Auch Europa könnte sich einem Engagement kaum entziehen, was Afghanistan weiterer bereits zugesagter Mittel berauben würde. Gleichzeitig würde das Feld wieder frei für die Nachbarländer, vor allem Pakistan und Iran, die seit Ende des Kolonialismus in dieser Region um die Vorherrschaft in Afghanistan ringen. Die Geheimdienste beider Länder haben ihre Einmischung in Afghanistan ohnehin nie eingestellt. Im Loja-Dschirga-Wahlprozess ließen sie Geld und Waffen an ihre jeweiligen Klienten fließen, um genehme Kandidaten durchzusetzen. Dabei fühlt sich Teheran derzeit im Aufwind. Es stand im Kampf gegen die Taliban auf der richtigen Seite, während Pakistan mit seiner Hofierung der Taliban komplett Schiffbruch erlitten hatte.

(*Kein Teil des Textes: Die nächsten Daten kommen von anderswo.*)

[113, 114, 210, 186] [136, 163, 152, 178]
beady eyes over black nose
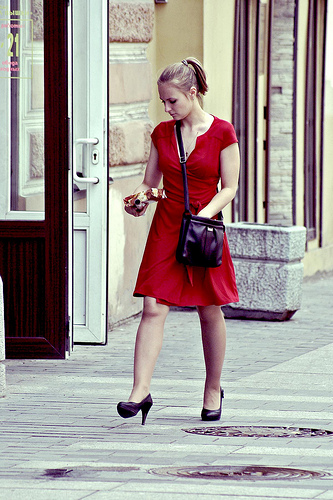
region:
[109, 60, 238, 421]
woman in red dress and black shoes walking down sidewalk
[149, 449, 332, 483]
man hole cover on sidewalk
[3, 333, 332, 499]
grey sidewalk where a woman is walking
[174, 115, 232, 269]
woman with black purse opened and her hand is in it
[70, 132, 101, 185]
white handle of a door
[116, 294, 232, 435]
woman is wearing black high heal shoes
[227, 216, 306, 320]
a stone garbage can on street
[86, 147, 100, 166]
old lock to put key into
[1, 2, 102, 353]
opened door to a business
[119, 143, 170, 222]
woman is holding something in her left hand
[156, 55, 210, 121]
the girl has a brown ponytail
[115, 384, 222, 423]
the girl is wearing black heels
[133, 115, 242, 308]
the lady is wearing a red wrap around dress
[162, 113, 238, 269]
the girl has an over the shoulder bag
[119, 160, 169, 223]
the girl has paper in her hand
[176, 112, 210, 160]
the girl has a gold chain on her neck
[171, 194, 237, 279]
the woman has her hand in the bag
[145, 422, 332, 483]
manhole covers are in the sidewalk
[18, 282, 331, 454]
the sidewalk is tiled cement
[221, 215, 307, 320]
an empty cement planter is on the sidewalk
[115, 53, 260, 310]
a woman in a red dress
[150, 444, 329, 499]
a man hole cover on the sidewalk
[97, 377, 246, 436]
black high heeled shoes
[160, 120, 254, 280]
a black purse with a hand in it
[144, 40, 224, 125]
girl with her hair in a poneytail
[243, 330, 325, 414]
a paved side walk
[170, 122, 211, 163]
a silver cross necklace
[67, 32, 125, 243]
a door with a white handle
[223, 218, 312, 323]
a cement trash recepticle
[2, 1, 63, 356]
a brown wooden door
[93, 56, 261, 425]
lady walking down the street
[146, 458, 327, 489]
manhole cover in the sidewalk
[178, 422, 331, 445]
manhole cover in the sidewalk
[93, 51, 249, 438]
lady wearing a red dress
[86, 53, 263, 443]
lady carrying a black purse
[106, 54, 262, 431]
lady with blonde hair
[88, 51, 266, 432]
lady with hair in pony tail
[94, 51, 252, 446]
lady carrying a wrapped package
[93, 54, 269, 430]
lady wearing high heels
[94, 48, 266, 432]
lady wearing black shoes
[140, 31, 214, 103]
Girls hair is in a pony tail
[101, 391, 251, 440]
Girl wearing black heals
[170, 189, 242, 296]
Girl has black purse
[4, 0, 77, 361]
Door with dark wood grain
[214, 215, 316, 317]
Concrete trash can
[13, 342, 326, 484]
Stone walk way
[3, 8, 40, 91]
Yellow and pink writing on door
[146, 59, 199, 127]
Girl looking at object in hand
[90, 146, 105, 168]
Old fashion looking key hole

Teheran verfügt über ausgezeichnete Beziehungen zu den meisten Fraktionen der siegreichen Nordallianz. Und hat bis zum Frühjahr den Extremfundamentalisten Gulbuddin Hekmatjar beherbergt. Der knüpft derzeit sein Dschihad-Netzwerk neu, verfügt aber auch über Verbindungen ins Regierungslager. Verteidigungsminister Fahim ernannte mehrere Hekmatjar-Leute zu Provinzgouverneuren. Kaum ein Beobachter legt seine Hand dafür ins Feuer, dass Hekmatjars Beziehungen nach Teheran völlig abgerissen sind.

Iran, China, Russland

Eine andere regionale Allianz, die Iran mit Russland und möglicherweise sogar China verbindet, formt sich aus Sorge vor einer Militärpräsenz der USA in der Region. Diese verfügen seit dem 11. September nicht nur mit den Flughäfen Bagram und Kandahar über Stützpunkte in Afghanistan, die Basen im Krieg gegen den Irak sein könnten, sondern auch in Usbekistan und Kirgistan, also auf ehemals sowjetischem Territorium. Das war noch vor einem Jahr undenkbar.

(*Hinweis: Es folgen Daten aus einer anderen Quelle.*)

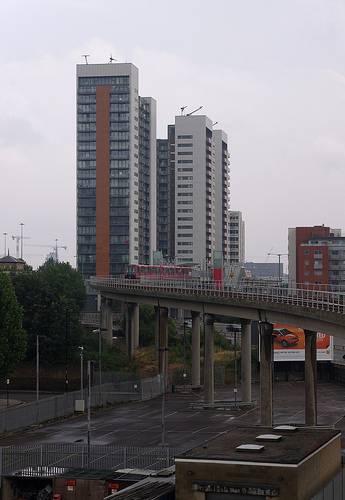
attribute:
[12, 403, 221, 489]
lot — parking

Karsais neuer Innenminister Wardak äußerte unlängst intern, Russland wolle den USA in Afghanistan „ein zweites Vietnam“ bescheren. Vielleicht nicht Putin persönlich, doch viele in Armee und Geheimdiensten, die der verlorenen Supermachtrolle nachtrauern und sich rächen wollen für die Schmach, die den Sowjets in Afghanistan von den USA und ihren Gotteskriegern zugefügt wurde. Dem steht auch nicht entgegen, dass alle diese Staaten in unterschiedlichem Maße zur weltweiten Antiterrorallianz gehören. Selbst Iran lieferte ja kürzlich Al-Qaida-Aktivisten an Saudi-Arabien aus.

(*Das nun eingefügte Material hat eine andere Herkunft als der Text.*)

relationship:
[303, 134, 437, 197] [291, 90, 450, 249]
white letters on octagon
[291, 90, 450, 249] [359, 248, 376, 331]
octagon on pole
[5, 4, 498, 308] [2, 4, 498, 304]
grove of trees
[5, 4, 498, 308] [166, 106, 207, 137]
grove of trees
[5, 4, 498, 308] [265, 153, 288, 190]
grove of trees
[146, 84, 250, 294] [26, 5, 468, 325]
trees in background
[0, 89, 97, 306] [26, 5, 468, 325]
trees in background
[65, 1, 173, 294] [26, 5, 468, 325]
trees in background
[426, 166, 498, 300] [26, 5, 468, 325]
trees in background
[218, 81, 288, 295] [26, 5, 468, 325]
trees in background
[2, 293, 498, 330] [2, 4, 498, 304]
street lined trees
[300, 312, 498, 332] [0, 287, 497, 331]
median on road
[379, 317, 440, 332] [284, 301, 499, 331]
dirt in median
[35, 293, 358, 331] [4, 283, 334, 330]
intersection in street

Ob sich die negativen Tendenzen verfestigen, hängt von der internationalen Gemeinschaft ab. Sie übernahm mit dem Bonner Abkommen die Verpflichtung, Afghanistans Weg in eine demokratischere, pluralistische Zukunft zu überwachen und dafür zu sorgen, dass die Afghanen 2004 in freien Wahlen über ihre Zukunft bestimmen können. Dafür bedarf es mehr Drucks auf die Warlords und die Interimsregierung, den entsprechenden Rahmen zu schaffen. Das hat nichts damit zu tun, dem Land „westliche Werte“ aufzuzwingen, wie Islamisten in Kabul behaupten. So viel („Kollateral“-) Schaden die US-Truppen auch angerichtet haben – noch ist die Bevölkerung nicht gegen sie eingestellt. Fragt man Afghanen, was die Fundamentalisten am Losschlagen und die Nachbarstaaten an offener Einmischung hindert, dann folgt meist eine kreisende Handbewegung gen Himmel: „Vitamin B-52“, wie ein verbreiteter Witz in Anspielung auf die US-Bomber lautet.